REVIEWER: lyall carter

Accompanied by his teenage niece, a gay literature professor reluctantly returns home to attend his father's funeral.

This time of year is Oscar season when studios pull great films with thundering performances out of the bag. And Amazon Prime Video has one of the best films of 2020 on their hands with a heartwarming yet at times heartbreaking tale of family, loss and acceptance anchored by a career best and Oscar worthy performance from Paul Bettany. 

 

In 1973, teenager Beth Bledsoe leaves her rural Southern hometown to study at New York University, where her beloved Uncle Frank (Paul Bettany) is a revered literature professor.
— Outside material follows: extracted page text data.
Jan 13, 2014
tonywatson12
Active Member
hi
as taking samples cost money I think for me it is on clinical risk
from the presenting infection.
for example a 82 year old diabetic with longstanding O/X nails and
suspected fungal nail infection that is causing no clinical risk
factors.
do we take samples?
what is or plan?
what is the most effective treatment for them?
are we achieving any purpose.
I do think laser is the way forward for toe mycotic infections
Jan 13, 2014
She soon discovers that Frank is gay, and living with his longtime partner Walid “Wally” Nadeem - an arrangement that he has kept a secret for years from society and his family.

 

After the sudden death of Frank's father - Beth’s grandfather - Frank is forced to reluctantly return home for the funeral with Beth in tow, and to finally face a long-buried trauma that he has spent his entire adult life running away from.

 

Uncle Frank, narratively, is a film of two parts. The first is breezy, charming and feel good as Beth moves from her small town to the bright lights of New York with her welcoming, open and accepting uncle as her support. 

 

Even though the thread has been there throughout the film, it’s the second half that really packs the biggest punch as Uncle Frank’s trauma of hiding who he really is from his family and the enormous guilt he carries from a previous relationship comes home to roost. 

 

This is where Uncle Frank is at its most wonderful, tender, dramatic and confronting exploring the depths of family dynamics, tolerance, and love. Uncle Frank will break you, it will melt your heart and hopefully make you a better person in the long run. It's that kind of a movie. One that will entertain you, move you and the very rare breed of films that will, if you let it, transform you. 

 

From his previous work we always knew that Paul Bettany could act. But Uncle Frank is something else entirely. Bettany manages to hold the simmering tension of anger and shame within this performance as well as being able to emotionally unravel before our very eyes. Its tender, it's breaking and it’s absolutely Oscar worthy. Peter Macdissi is superb as Uncle Frank’s partner bringing not only the laughs but the solid loving centre to this film. 

 

Amazon Prime Video has one of the best films of 2020 on their hands with a heartwarming yet at times heartbreaking tale of family, loss and acceptance anchored by a career best and Oscar worthy performance from Paul Bettany.